### WHAT TO DO
Pick every line from the data that holds the word "linecap".

——————

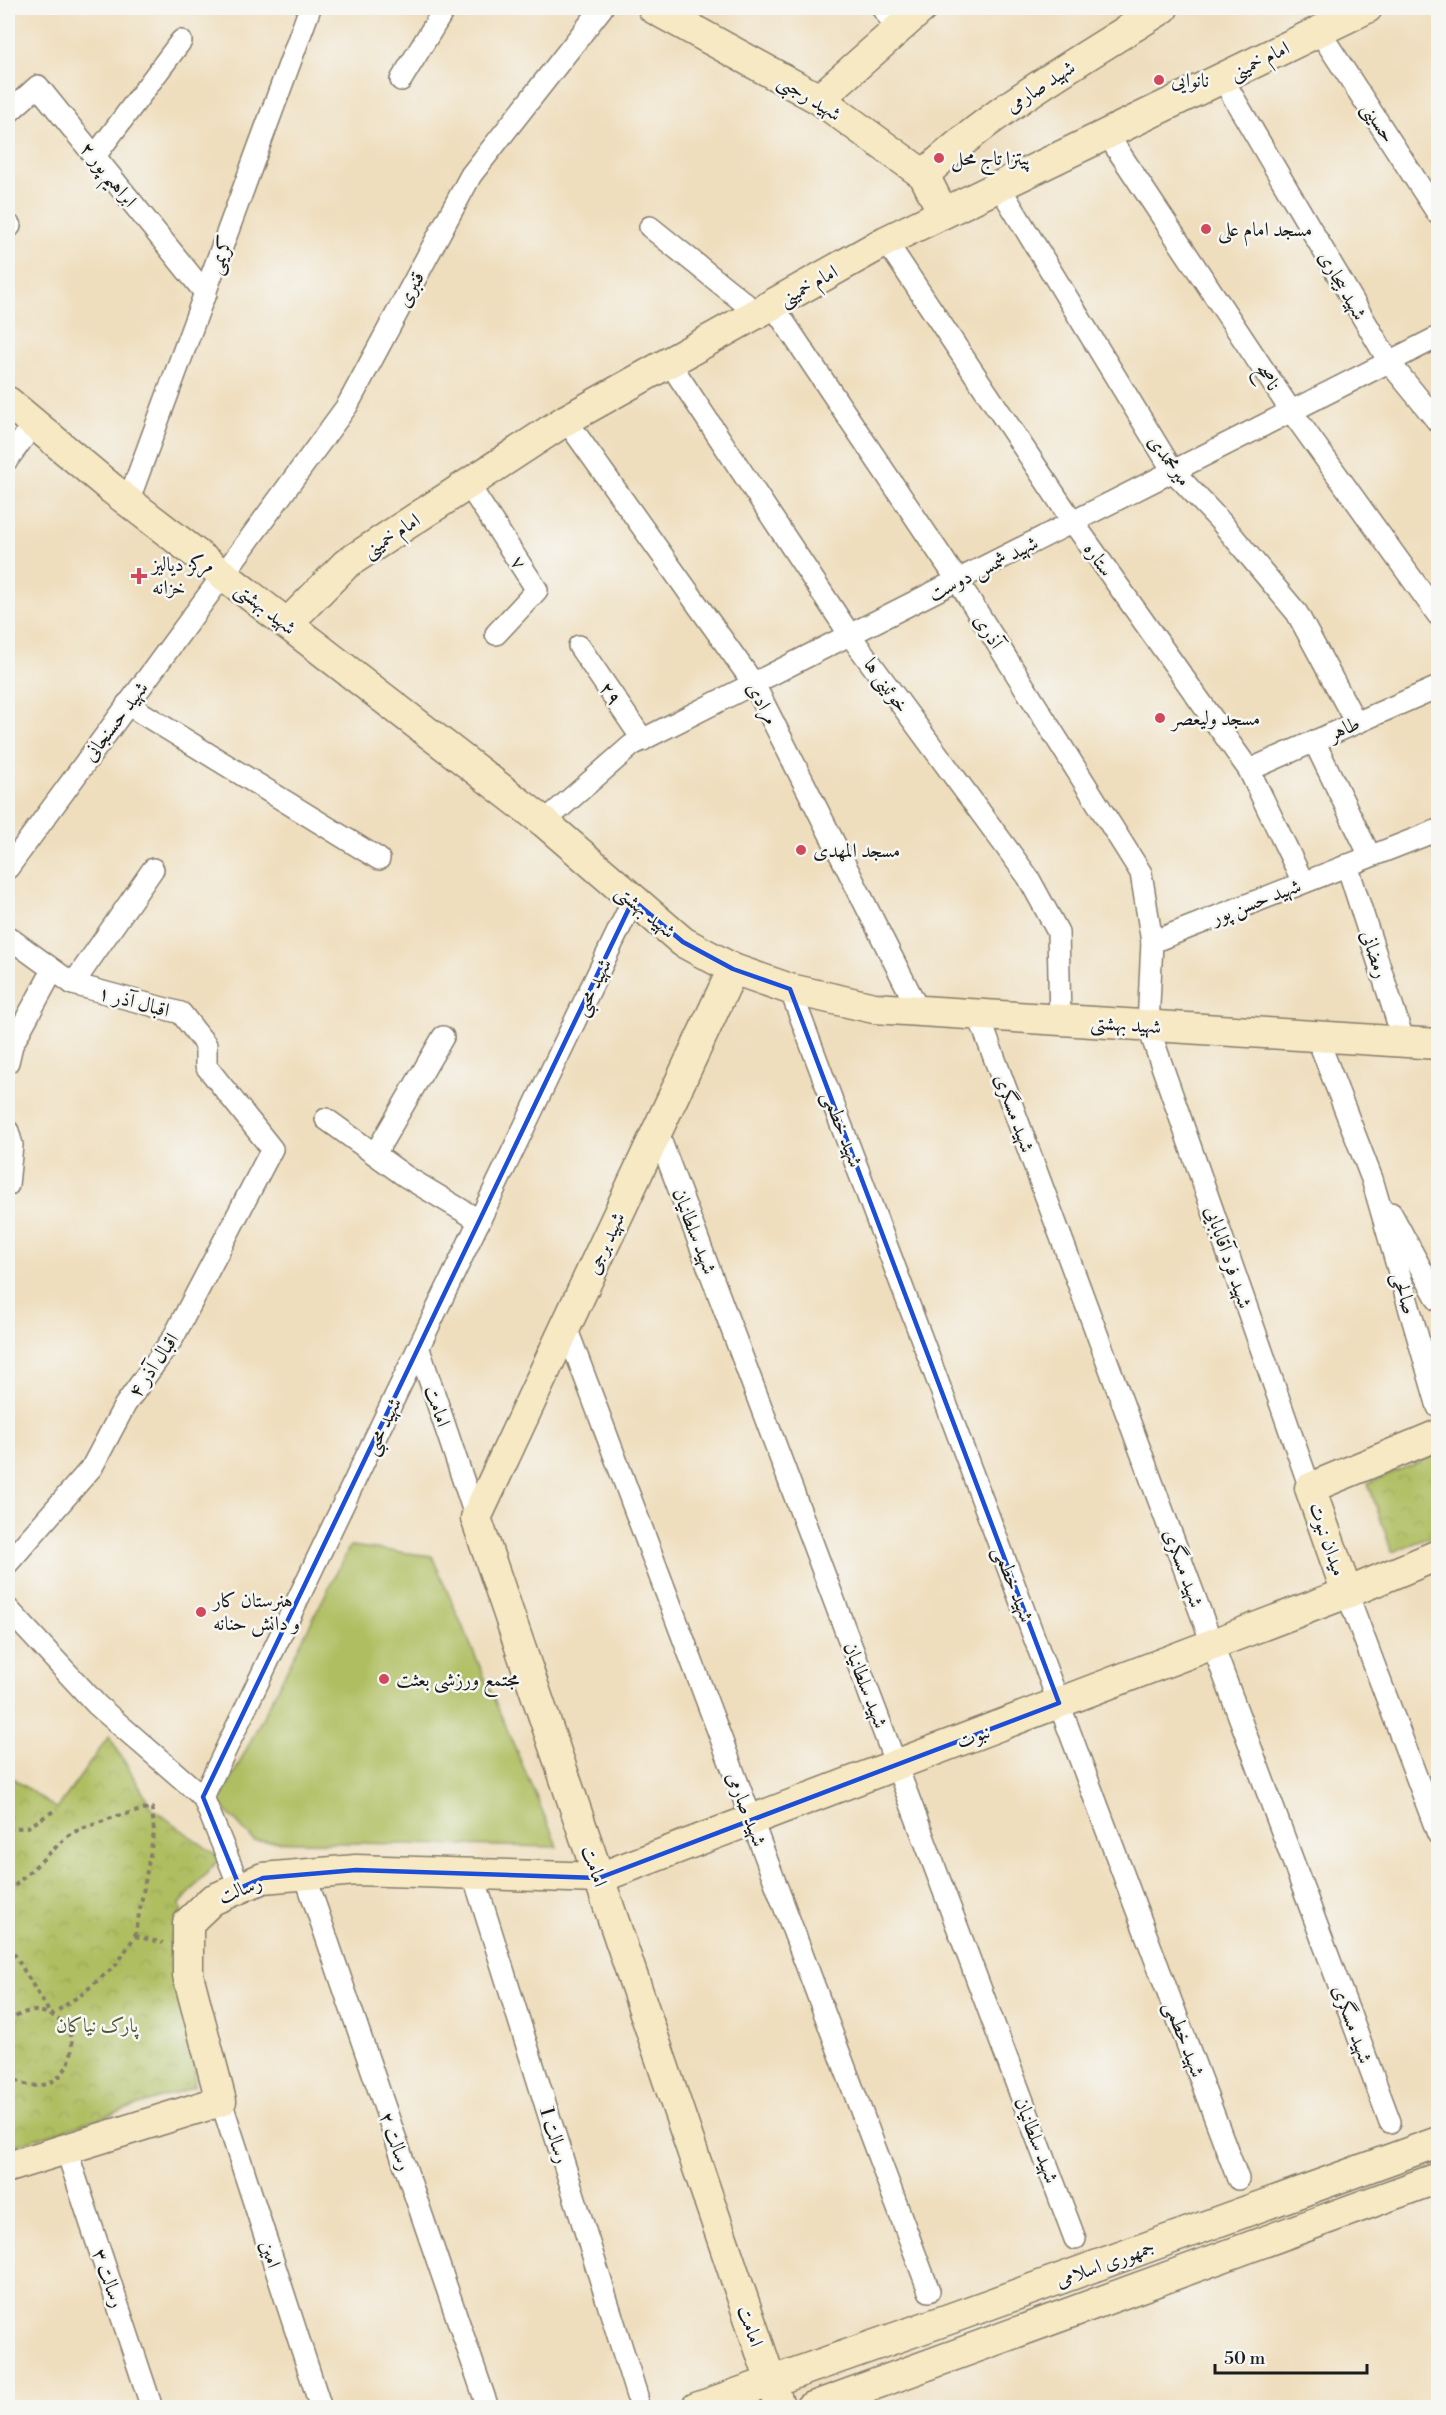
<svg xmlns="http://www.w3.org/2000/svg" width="1446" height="2415" viewBox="0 0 1446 2415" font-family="'Libre Bodoni',Amiri,serif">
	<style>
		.park { fill: url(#park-crowns); stroke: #666d3e; stroke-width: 1.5 }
		.pitch { fill: #afbe60; stroke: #666d3e; stroke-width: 1.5 }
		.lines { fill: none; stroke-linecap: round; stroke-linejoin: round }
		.lane-casing { stroke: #867d6c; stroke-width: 14 }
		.street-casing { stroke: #867d6c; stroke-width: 24 }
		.secondary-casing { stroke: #867d6c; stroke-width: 33 }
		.path { stroke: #867d6c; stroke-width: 4; stroke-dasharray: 4.5 4.5; stroke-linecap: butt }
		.lane { stroke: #fff; stroke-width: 10 }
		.street { stroke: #fff; stroke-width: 21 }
		.secondary { stroke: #f7e9c3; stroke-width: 30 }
		.marked { fill: none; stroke: #1d4ed8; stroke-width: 4.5; stroke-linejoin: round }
		.poi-dot { fill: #d1495b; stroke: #f6f6f2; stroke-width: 2 }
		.labels { text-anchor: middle; stroke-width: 5; stroke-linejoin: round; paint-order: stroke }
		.street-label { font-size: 20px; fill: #1c1c1c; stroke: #f6f6f2 }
		.poi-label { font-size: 20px; fill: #1c1c1c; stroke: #f6f6f2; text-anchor: start }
		.park-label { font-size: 20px; fill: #4f5534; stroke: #f6f6f2 }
	</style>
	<defs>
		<pattern id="park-crowns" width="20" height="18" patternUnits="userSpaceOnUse" patternTransform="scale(1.5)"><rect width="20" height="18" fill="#afbe60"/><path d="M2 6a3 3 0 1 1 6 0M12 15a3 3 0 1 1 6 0" fill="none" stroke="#96a353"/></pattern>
	</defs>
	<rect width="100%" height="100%" fill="#f6f6f2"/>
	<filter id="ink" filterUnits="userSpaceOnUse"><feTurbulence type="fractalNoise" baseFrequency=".0167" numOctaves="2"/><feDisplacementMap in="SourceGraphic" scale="12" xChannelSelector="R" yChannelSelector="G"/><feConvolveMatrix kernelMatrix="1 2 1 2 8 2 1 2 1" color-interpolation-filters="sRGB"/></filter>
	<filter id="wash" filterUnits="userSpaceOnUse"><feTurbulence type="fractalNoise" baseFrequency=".008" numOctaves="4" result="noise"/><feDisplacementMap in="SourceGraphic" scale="24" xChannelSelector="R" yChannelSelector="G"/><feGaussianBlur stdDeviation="1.35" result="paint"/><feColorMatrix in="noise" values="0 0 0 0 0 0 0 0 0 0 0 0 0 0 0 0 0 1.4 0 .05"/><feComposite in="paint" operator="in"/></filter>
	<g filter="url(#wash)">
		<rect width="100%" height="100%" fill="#efdebd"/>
		<g class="park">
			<path d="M1438 1454V1534L1392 1552 1368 1483Z"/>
			<path d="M109 1736 152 1808 220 1858 180 1904 188 1949 172 1967 198 2051 194 2087 8 2148V1775L57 1809Z"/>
		</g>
		<path class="pitch" d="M350 1546 432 1556 558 1847 254 1841 219 1803Z"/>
	</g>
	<g filter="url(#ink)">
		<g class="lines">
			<g class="lane-casing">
				<path id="lane" d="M857 2394 873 2408"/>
			</g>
			<g class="street-casing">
				<g id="street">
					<path d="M882 8 897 28"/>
					<path d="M1319 31 1438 214"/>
					<path d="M1222 78 1389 362 1438 422"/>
					<path d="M401 80 445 8"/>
					<path d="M8 113 38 86 206 294"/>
					<path d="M1107 134 1291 411 1438 615"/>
					<path d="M95 156 181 41"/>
					<path d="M999 186 1173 471 1221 522 1297 613 1356 723"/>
					<path d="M650 227 757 313"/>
					<path d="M8 228 10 226"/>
					<path d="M886 241 1073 522 1249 770 1303 882"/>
					<path d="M772 304 958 581 1141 873 1152 942"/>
					<path d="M669 362 850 635 1028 877 1058 932 1060 1020"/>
					<path d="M566 420 754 684 919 1011"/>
					<path d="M8 459 33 425"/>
					<path d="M468 484 537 590 496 634"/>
					<path d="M128 502 310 8"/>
					<path d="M579 646 643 740"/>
					<path d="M127 704 379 859"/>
					<path d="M1314 741 1370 856"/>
					<path d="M1249 770 1438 687"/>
					<path d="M544 822 632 745 1438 337"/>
					<path d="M1347 865 1404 1042"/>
					<path d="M8 868 347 406 471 175 602 8"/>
					<path d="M8 937 73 984 181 1013 206 1045V1066L272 1149 173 1338 125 1405 92 1467 8 1563"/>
					<path d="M73 984 153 869"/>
					<path d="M790 989 1238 2179"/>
					<path d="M978 1014 1390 2122"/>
					<path d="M1317 1037 1372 1179 1438 1407"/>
					<path d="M8 1062 12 1045 53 970"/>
					<path d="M326 1119 405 1176 480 1221"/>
					<path d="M8 1131 12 1145 8 1185"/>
					<path d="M657 1131 1075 2239"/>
					<path d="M375 1154 443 1037"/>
					<path d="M1391 1213 1438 1300"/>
					<path d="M566 1327 929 2291"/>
					<path d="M419 1349 476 1518"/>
					<path d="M1310 1488 1148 1026 1152 942 1438 830"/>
					<path d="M1347 1593 1438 1834"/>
					<path d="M8 1609 97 1705 203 1797"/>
					<path d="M473 1874 637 2396"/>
					<path d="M305 1875 488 2408"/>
					<path d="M240 1888 203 1797 633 900"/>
					<path d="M221 2101 321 2408"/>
					<path d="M66 2149 152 2408"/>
				</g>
			</g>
			<g class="secondary-casing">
				<g id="secondary">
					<path d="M653 8 819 99 924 175 943 213"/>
					<path d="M819 99 922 8"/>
					<path d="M924 175C995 108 1081 60 1163 8"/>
					<path d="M8 402 112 489 544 822 683 942 733 969 790 989 874 1008 1438 1044"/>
					<path d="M287 624 346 564 566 420 886 241 1367 8"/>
					<path d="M733 969 476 1518 780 2408"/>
					<path d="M1347 1593 1310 1488 1438 1435"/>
					<path d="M8 2167 221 2101 188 1975V1923L212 1900 263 1878 356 1870 599 1878 1347 1593 1438 1555"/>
					<path d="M696 2408 949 2319 1438 2142"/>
					<path d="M810 2408 1438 2178"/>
				</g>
			</g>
			<g class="path">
				<path d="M8 1829 28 1827 57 1809"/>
				<path d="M8 1892 71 1833 117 1816 152 1808 154 1833 135 1936 117 1964 82 1994 51 2015 8 1944"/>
				<path d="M135 1936 163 1943"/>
				<path d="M8 2022C20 2013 31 2008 46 2013 100 2031 61 2115 8 2075"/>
			</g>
			<use href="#lane" class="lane"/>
			<use href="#street" class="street"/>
			<use href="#secondary" class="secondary"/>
		</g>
	</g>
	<path class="marked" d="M633 900 683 942 733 969 790 989 1059 1703 599 1878 356 1870 263 1878 240 1888 203 1797Z"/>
	<g class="poi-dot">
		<circle cx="1159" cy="80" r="6"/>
		<circle cx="939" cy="158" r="6"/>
		<circle cx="1206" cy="229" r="6"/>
		<path d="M136 567h6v6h6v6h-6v6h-6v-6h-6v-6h6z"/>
		<circle cx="1160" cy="718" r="6"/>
		<circle cx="801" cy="850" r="6"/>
		<circle cx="201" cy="1612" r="6"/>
		<circle cx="384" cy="1679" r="6"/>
	</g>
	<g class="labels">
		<g class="street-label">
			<text transform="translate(1259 60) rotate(-26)" y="7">امام خمینی</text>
			<text transform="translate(1040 86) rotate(-33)" y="7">شهید صارمی</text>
			<text transform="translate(810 97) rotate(32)" y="7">شهید رجبی</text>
			<text transform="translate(1379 122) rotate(57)" y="7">حسینی</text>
			<text transform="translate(109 174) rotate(51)" y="7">ابراهیم پور ۲</text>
			<text transform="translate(220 255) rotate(-70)" y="7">کریمی</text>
			<text transform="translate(808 285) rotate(-29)" y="7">امام خمینی</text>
			<text transform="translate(1343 285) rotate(60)" y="7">شهید بیجاری</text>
			<text transform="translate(410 289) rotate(-62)" y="7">قنبری</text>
			<text transform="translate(1268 377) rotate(56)" y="7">ناصح</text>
			<text transform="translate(1170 460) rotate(54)" y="7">میرمحمدی</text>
			<text transform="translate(391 535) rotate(-33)" y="7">امام خمینی</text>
			<text transform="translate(1099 559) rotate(55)" y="7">ستاره</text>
			<text transform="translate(519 562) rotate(57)" y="7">۷</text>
			<text transform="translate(983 568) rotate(-27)" y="7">شهید شمس دوست</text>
			<text transform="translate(266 608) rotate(38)" y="7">شهید بهشتی</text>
			<text transform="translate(989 631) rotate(58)" y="7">آذری</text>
			<text transform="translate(887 685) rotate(54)" y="7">خوئینی ها</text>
			<text transform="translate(611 693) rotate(56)" y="7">۲۹</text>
			<text transform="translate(763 703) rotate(62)" y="7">مرادی</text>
			<text transform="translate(115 721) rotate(-53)" y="7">شهید حسنجانی</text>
			<text transform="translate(1344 728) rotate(-24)" y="7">طاهر</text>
			<text transform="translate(1256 901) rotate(-21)" y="7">شهید حسن پور</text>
			<text transform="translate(646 911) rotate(40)" y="7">شهید بهشتی</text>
			<text transform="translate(1375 954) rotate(72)" y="7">رمضانی</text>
			<text transform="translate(592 987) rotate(-64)" y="7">شهید محبی</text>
			<text transform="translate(134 1001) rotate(15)" y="7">اقبال آذر ۱</text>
			<text transform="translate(1126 1024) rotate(4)" y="7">شهید بهشتی</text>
			<text transform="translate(1015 1113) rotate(70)" y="7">شهید مسگری</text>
			<text transform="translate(843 1129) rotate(69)" y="7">شهید خطمی</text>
			<text transform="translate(695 1231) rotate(69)" y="7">شهید سلطانیان</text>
			<text transform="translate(605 1243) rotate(-65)" y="7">شهید برجی</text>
			<text transform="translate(1229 1257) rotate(71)" y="7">شهید فرد آقابابایی</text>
			<text transform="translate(1405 1293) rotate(74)" y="7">صالحی</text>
			<text transform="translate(153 1365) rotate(-56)" y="7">اقبال آذر ۴</text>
			<text transform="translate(438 1406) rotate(71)" y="7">امامت</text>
			<text transform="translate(382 1426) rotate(-64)" y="7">شهید محبی</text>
			<text transform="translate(1328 1539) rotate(71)" y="7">میدان نبوت</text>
			<text transform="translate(1184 1568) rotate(70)" y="7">شهید مسگری</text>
			<text transform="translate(1014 1584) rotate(69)" y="7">شهید خطمی</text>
			<text transform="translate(866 1685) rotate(69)" y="7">شهید سلطانیان</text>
			<text transform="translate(973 1736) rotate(-21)" y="7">نبوت</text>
			<text transform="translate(747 1809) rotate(69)" y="7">شهید صارمی</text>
			<text transform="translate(595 1866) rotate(71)" y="7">امامت</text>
			<text transform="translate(240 1889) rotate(-21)" y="7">رسالت</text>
			<text transform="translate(1353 2024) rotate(70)" y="7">شهید مسگری</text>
			<text transform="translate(1185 2039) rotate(69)" y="7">شهید خطمی</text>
			<text transform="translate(555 2135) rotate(73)" y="7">رسالت 1</text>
			<text transform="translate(1037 2140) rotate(69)" y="7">شهید سلطانیان</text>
			<text transform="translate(396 2141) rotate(71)" y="7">رسالت ۲</text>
			<text transform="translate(271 2254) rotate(72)" y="7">امین</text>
			<text transform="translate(1105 2263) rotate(-20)" y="7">جمهوری اسلامی</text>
			<text transform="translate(109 2278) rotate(71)" y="7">رسالت ۳</text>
			<text transform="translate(751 2326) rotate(71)" y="7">امامت</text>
		</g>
		<g class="poi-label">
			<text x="1171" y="87">نانوایی</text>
			<text x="951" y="165">پیتزا تاج محل</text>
			<text x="1218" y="236">مسجد امام علی</text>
			<text x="152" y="571">مرکز دیالیز<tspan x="152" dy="23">خزانه</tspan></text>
			<text x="1172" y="725">مسجد ولیعصر</text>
			<text x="813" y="857">مسجد المهدی</text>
			<text x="213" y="1607">هنرستان کار<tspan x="213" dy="23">و دانش حنانه</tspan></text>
			<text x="396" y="1686">مجتمع ورزشی بعثت</text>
		</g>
		<g class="park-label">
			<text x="97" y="2032">پارک نیاکان</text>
		</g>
	</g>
	<rect width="1446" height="2415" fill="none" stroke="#f6f6f2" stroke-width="30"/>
	<path d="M1215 2364v9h152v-9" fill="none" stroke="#1c1c1c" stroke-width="3"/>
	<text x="1224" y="2364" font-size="18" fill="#1c1c1c" stroke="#f6f6f2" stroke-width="4.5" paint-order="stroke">50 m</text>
</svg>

——————

### EXERCISE RESULT
		.lines { fill: none; stroke-linecap: round; stroke-linejoin: round }
		.path { stroke: #867d6c; stroke-width: 4; stroke-dasharray: 4.5 4.5; stroke-linecap: butt }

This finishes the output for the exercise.